Тут я считаю возможным и необходимым вмешаться в их разговор.
- Мне вообще-то не в Гватемалу надо, а в Гондурас. – Сообщаю я собеседникам. –  Просто из Пуэрто-Барриос, я знаю, ходит автобус до гондурасского Пуэрто-Кортес.               
- Так, а зачем Вам тогда в Гватемалу-то заезжать? – Недоуменно, но, вместе с тем,  вежливенько так спрашивает меня хозяин. 
     Надо сказать, что простой латиноамериканский народ в бывших испанских и  английских доминионах всегда показательно вежлив. И вербально и, в особенности, эпистолярно. Даже когда начинает вынимать из-за пояса мачете или размахивать в придорожной кантине пистолетом. Никогда не услышишь, чтобы кто-нибудь из простолюдинов обратился к кому-либо на «ты». Это такой, я бы сказал, особый шик сказать своему обидчику: «Соблаговолите сдернуть отсюда, любезный дон, и как можно скорее. Иначе я укорочу Ваше замечательное туловище ровно на размер Вашей необыкновенно пустой головы». Поэзия, что тут скажешь! Высокий гишпанский штиль. Наверно,  души их тянутся к наследию Мигеля Сервантеса де Сааведры и Уильяма Шекспира так  же, как души наших соотечественников тянулись когда-то, в незапамятные времена, к  наследию А.С. Пушкина.
- А как же по-другому? – подыгрываю я хозяину, надеясь заинтересовать его хорошим барышом.   - Да прямо в Омоа. Автобус все равно через него идет, ведь так? – начинает оживляться тот.               
- А разве это возможно? – продолжаю нарочито недоумевать. Но, похоже, хозяин уже  заглотил наживку.               
- Чего ж тут невозможного? Выехать пораньше и часа через три-четыре будем на  месте.                - Постой. – Делаю я в голове математические выкладки. – Это значит, что морем  до Омоа отсюда около ста километров, или даже больше?               
- Не знаю, не мерил! – усмехается хитрюга. – Но три часа, минимум, потратим. При  условии, что не будет сильной волны. Но море сегодня ночью будет спокойно. – Добавляет он, кивая головой в сторону пляжа.
     Погода действительно не обещает ничего плохого для мелких каботажных мореплавателей, вроде нас. Но меня настораживает даже не столько погода, сколько стоимость  перевозки. Если плыть три часа минимум, то это получается не менее ста километров в  один конец. Это расстояние, переведенное в литры, составит приблизительно пятьдесят в одну сторону. Или сто литров в два конца. Плюс масло. Плюс гонорар честного  контрабандиста. Итого?

▶ _Предоставленные данные_
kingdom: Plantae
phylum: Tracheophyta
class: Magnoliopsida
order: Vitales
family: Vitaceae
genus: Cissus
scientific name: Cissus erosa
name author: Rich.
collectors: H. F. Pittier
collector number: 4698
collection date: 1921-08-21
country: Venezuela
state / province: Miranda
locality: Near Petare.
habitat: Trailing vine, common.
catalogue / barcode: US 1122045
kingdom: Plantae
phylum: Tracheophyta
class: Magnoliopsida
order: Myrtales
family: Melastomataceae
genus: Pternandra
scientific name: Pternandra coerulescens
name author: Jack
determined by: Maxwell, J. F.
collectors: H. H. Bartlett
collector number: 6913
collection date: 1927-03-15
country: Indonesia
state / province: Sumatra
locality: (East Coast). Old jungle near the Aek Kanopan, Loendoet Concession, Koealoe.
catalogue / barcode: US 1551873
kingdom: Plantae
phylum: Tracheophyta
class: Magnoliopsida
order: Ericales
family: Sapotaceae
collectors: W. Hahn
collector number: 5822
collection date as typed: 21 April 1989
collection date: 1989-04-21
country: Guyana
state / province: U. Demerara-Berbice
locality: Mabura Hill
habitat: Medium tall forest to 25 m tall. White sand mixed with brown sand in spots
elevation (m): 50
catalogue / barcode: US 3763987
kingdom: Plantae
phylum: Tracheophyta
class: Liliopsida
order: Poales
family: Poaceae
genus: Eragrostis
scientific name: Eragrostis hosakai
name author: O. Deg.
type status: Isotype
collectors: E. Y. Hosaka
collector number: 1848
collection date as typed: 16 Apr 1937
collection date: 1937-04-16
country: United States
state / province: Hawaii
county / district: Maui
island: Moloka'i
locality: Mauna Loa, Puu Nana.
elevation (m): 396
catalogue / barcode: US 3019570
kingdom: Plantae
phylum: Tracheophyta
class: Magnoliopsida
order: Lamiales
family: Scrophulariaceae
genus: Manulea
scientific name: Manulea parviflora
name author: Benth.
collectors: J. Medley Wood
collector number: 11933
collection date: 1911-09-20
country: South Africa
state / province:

▶ _Выполните задания_
**1.** В какую страну на самом деле нужно попасть рассказчику в тексте о морской переправе в Омоа?
**2.** Напишите продолжение текста о морской переправе в Омоа, начиная сразу после его последней фразы.

▶ _Результаты заданий_
**1.** Рассказчику нужно попасть в Гондурас.

**2.**
- А все-таки, сколько Вы возьмете до Пуэрто-Барриос? – настаиваю я. – Или, хотя  бы, до Ливингстона (это ближайший порт, но уже на гватемальской территории)?                - Сто долларов до Пуэрто. – Притухает лодочник. – А там вам придется еще потратиться на отель   потому, что автобус на границу ходит по утрам. Да, и на автобусный билет тоже.               
- Ну, ладно, положим, мы поедем до Омоа. Сколько будет за все?                - Двести. И еще где-то сто на бензин и масло.               
- Так мне все равно выгоднее ехать до Пуэрто-Барриос! – Быстро подсчитываю я в  уме. – Смотрите, даже отель вместе с билетом на автобус обойдутся не дороже ста долларов. Плюс ваши сто за доставку. Итого двести за все, включая пиво с чипсами и сладкие роскийас в дорогу! 
     Лодочник чешет затылок. Видимо, не ожидал от долбанутого на туризме гринго таких подробных и убедительных калькуляций. К тому же, очевидно теряющий терпение Крисанто, встает на мою сторону и говорит, что надо бы сбросить цену. Лодочник,  наконец, нехотя решается.
- Двести долларов за все, включая горючее! – Выпаливает он расценок, как из пистолета. И уточняет:  - До Омоа. Виза, кстати, есть? Если остановят без визы, то все расходы за Ваш счет.               
- По рукам! – Отвечаю. – А насчет визы не беспокойтесь – у меня в Гондурасе временный вид на жительство. - А что, серьезно могут остановить?             
- Ну, вообще-то мы здесь в заливе все друг друга знаем. – Скромно сообщает смиренный контрабандист. – Но одно дело, когда я везу товар, и другое – пассажиров.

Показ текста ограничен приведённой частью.